- Founded: 1967; 59 years ago
- Location: Paris, France
- Concert hall: Philharmonie de Paris
- Music director: Klaus Mäkelä
- Website: www.orchestredeparis.com

= Orchestre de Paris =

French symphonic orchestra

The Orchestre de Paris (/fr/) is a French orchestra based in Paris. The orchestra currently performs most of its concerts at the Philharmonie de Paris.

==History==
In 1967, following the dissolution of the Orchestre de la Société des Concerts du Conservatoire, the French Minister of Culture, André Malraux, and his director of music, Marcel Landowski, engaged conductor Charles Munch to create a new orchestra in Paris. Soon after its creation, Munch died in 1968, and Herbert von Karajan was hired as an interim music advisor from 1969 to 1971. Successive music directors include Sir Georg Solti, Daniel Barenboim, and Semyon Bychkov. Christoph von Dohnányi served as artistic advisor from 1998 to 2000.

During his tenure, Barenboim saw a need for a permanent chorus for the orchestra, and engaged the English chorus master Arthur Oldham to create the Chœur de l'Orchestre de Paris in 1976. Oldham remained with the Chorus till his retirement in 2002. From 2002 to 2011, Didier Bouture and Geoffroy Jourdain shared direction of the Chorus, which is now run by Lionel Sow.

Christoph Eschenbach was music director from 2000 to 2010. He conducted recordings of music of Luciano Berio, Marc-André Dalbavie, and Albert Roussel with the orchestra. In May 2007, Paavo Järvi was named the orchestra's sixth music director, effective from the 2010–11 season. Järvi concluded his tenure in 2016. In June 2015, the orchestra announced the appointments of Daniel Harding as its 9th principal conductor, and of Thomas Hengelbrock as principal guest conductor, effective September 2016. In January 2018, the Orchestre de Paris announced that Harding would stand down as its principal conductor, following the close of the 2018–2019 season.

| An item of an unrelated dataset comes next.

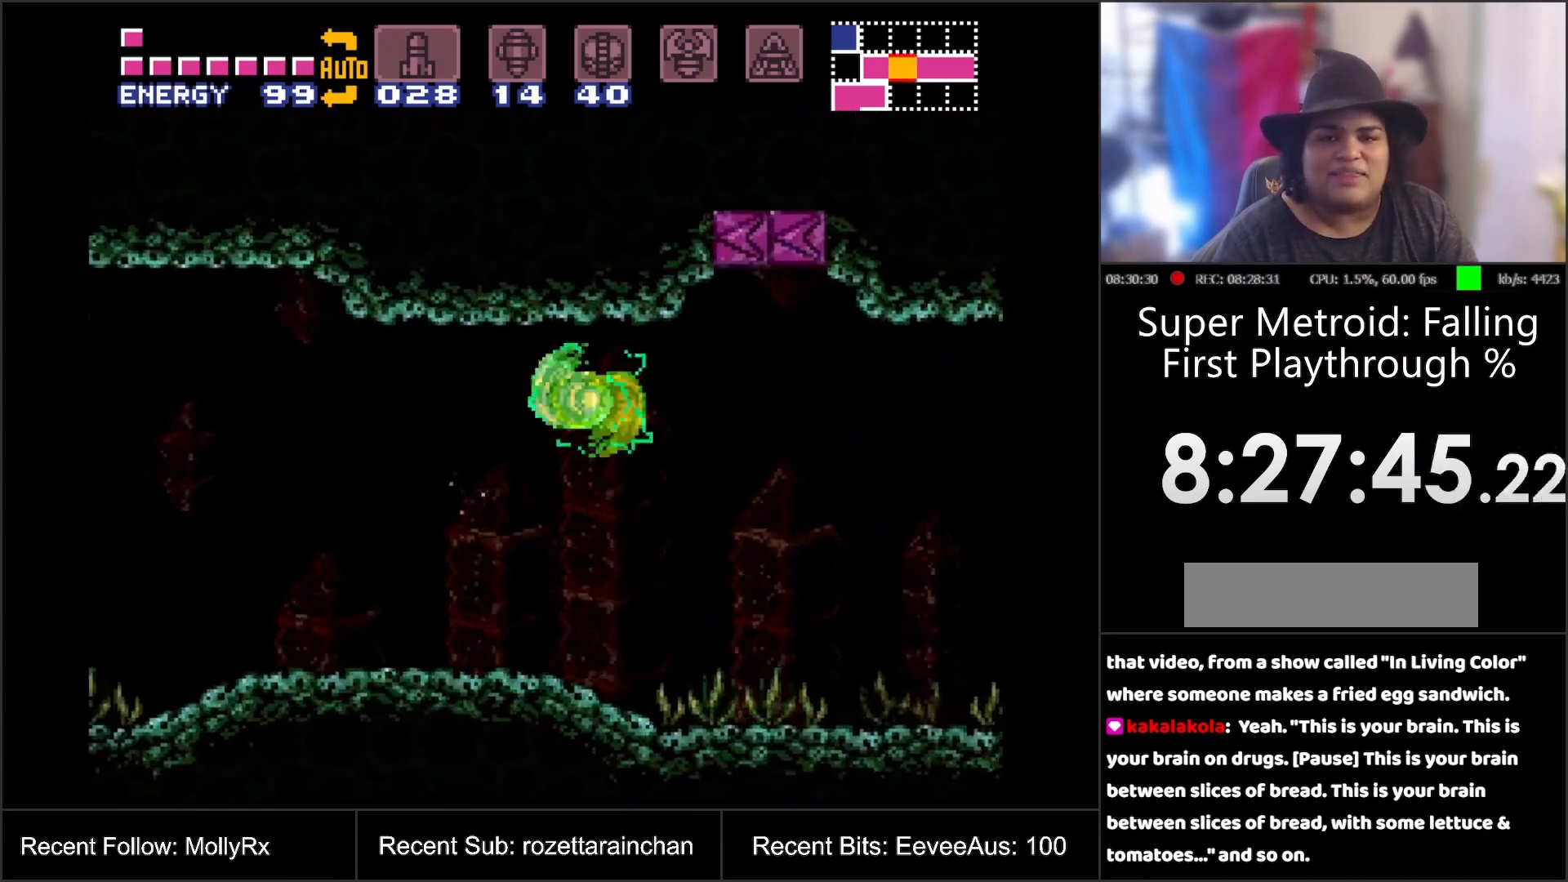
{"buttons": ["A", "DPAD_LEFT"], "events": []}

In June 2019, Klaus Mäkelä first guest-conducted the orchestra. In June 2020, the orchestra announced the appointment of Mäkelä as its next music director, effective with the 2022–2023 season, with an initial contract of 5 seasons. The original intention had been for Mäkelä to hold the post of musical advisor from 2020 to 2022. However, Mäkelä assumed the role of music director in September 2021, one year earlier than originally planned. The orchestra and Mäkelä have recorded commercially for the Decca label. In April 2024, Mäkelä stated his intention to conclude his Orchestre de Paris tenure at the close of the 2026–2027 season.

In September 2025, the orchestra announced the appointment of Esa-Pekka Salonen as its new principal conductor, effective with the 2027-2028 season, with an initial contract of five years. Salonen had first guest-conducted the Orchestre de Paris in 1988.

==Performance venue history==
In 1998, Crédit Lyonnais, which had control of the Salle Pleyel, sold the hall to the French businessman Hubert Martigny. The Salle Pleyel was closed in 2002, which left the orchestra without a resident hall. The Théâtre des Champs-Élysées and Théâtre du Châtelet both presented the orchestra during the 2001–02 season. By the fall of 2002, the orchestra had secured the Théâtre Mogador, where it played its next four seasons. In 2003, the French government secured a new arrangement whereby Martigny would pay for renovations to the Salle Pleyel, and rent the hall to the Cité de la Musique, which would then be scheduled to purchase the hall in the year 2056. After renovations, the Salle Pleyel reopened in September 2006 and became once more the Orchestre de Paris's home base. The orchestra took up residence at the new Philharmonie de Paris, near the Cité de la Musique in the Parc de la Villette, after the opening of the hall ceremony which took place on 14 January 2015.

==Music directors==
- Charles Munch (1967–1968)
- Sir Georg Solti (1972–1975)
- Daniel Barenboim (1975–1989)
- Semyon Bychkov (1989–1998)
- Christoph Eschenbach (2000–2010)
- Paavo Järvi (2010–2016)
- Daniel Harding (2016–2019)
- Klaus Mäkelä (2021–present)

===Other conductors in leadership positions===
- Herbert von Karajan (musical advisor, 1969–1971)
- Christoph von Dohnányi (artistic advisor, 1998–2000)
- Esa-Pekka Salonen (principal conductor-designate, effective 2027)

==Pop charts==
The Orchestre de Paris found itself in an unusual situation in 1989, when its performance of Ravel's Boléro became a hit on the Dutch pop chart. The recording, made in 1982 under the direction of Daniel Barenboim, was released as a CD-single to coincide with the success of the song "No more boleros" by the Dutch pop singer Gerard Joling, which included parts of the Ravel work. With its playing time of 17 minutes, the Orchestre de Paris single remains the longest recording ever in the Dutch Top 40.